(Exercise data begins)
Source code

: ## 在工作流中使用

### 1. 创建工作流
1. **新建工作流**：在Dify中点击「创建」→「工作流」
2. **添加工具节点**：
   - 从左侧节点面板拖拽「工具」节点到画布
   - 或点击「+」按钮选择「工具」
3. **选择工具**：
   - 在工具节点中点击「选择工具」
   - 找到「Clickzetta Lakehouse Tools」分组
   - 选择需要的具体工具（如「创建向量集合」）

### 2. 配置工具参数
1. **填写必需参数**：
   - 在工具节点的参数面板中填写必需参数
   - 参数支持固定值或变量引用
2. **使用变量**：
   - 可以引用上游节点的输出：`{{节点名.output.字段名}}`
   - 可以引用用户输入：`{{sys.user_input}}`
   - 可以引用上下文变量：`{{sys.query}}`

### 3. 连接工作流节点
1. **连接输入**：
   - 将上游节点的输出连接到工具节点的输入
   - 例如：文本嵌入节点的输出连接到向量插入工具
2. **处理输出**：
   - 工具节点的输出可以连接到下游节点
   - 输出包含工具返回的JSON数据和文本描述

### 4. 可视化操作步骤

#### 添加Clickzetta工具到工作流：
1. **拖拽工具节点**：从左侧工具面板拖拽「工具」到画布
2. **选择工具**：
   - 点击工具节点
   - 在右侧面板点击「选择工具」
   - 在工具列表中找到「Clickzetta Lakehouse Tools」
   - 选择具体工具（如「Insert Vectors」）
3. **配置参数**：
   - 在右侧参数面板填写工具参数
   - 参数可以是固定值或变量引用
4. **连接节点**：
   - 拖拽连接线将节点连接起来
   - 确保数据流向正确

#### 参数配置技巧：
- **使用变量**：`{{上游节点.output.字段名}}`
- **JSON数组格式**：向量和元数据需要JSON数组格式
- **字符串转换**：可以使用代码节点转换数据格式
(Exercise data ends)
#### Task
Reproduce the listing above verbatim, line for line, from beginning to end.

#### Task solution
Source code

: ## 在工作流中使用

### 1. 创建工作流
1. **新建工作流**：在Dify中点击「创建」→「工作流」
2. **添加工具节点**：
   - 从左侧节点面板拖拽「工具」节点到画布
   - 或点击「+」按钮选择「工具」
3. **选择工具**：
   - 在工具节点中点击「选择工具」
   - 找到「Clickzetta Lakehouse Tools」分组
   - 选择需要的具体工具（如「创建向量集合」）

### 2. 配置工具参数
1. **填写必需参数**：
   - 在工具节点的参数面板中填写必需参数
   - 参数支持固定值或变量引用
2. **使用变量**：
   - 可以引用上游节点的输出：`{{节点名.output.字段名}}`
   - 可以引用用户输入：`{{sys.user_input}}`
   - 可以引用上下文变量：`{{sys.query}}`

### 3. 连接工作流节点
1. **连接输入**：
   - 将上游节点的输出连接到工具节点的输入
   - 例如：文本嵌入节点的输出连接到向量插入工具
2. **处理输出**：
   - 工具节点的输出可以连接到下游节点
   - 输出包含工具返回的JSON数据和文本描述

### 4. 可视化操作步骤

#### 添加Clickzetta工具到工作流：
1. **拖拽工具节点**：从左侧工具面板拖拽「工具」到画布
2. **选择工具**：
   - 点击工具节点
   - 在右侧面板点击「选择工具」
   - 在工具列表中找到「Clickzetta Lakehouse Tools」
   - 选择具体工具（如「Insert Vectors」）
3. **配置参数**：
   - 在右侧参数面板填写工具参数
   - 参数可以是固定值或变量引用
4. **连接节点**：
   - 拖拽连接线将节点连接起来
   - 确保数据流向正确

#### 参数配置技巧：
- **使用变量**：`{{上游节点.output.字段名}}`
- **JSON数组格式**：向量和元数据需要JSON数组格式
- **字符串转换**：可以使用代码节点转换数据格式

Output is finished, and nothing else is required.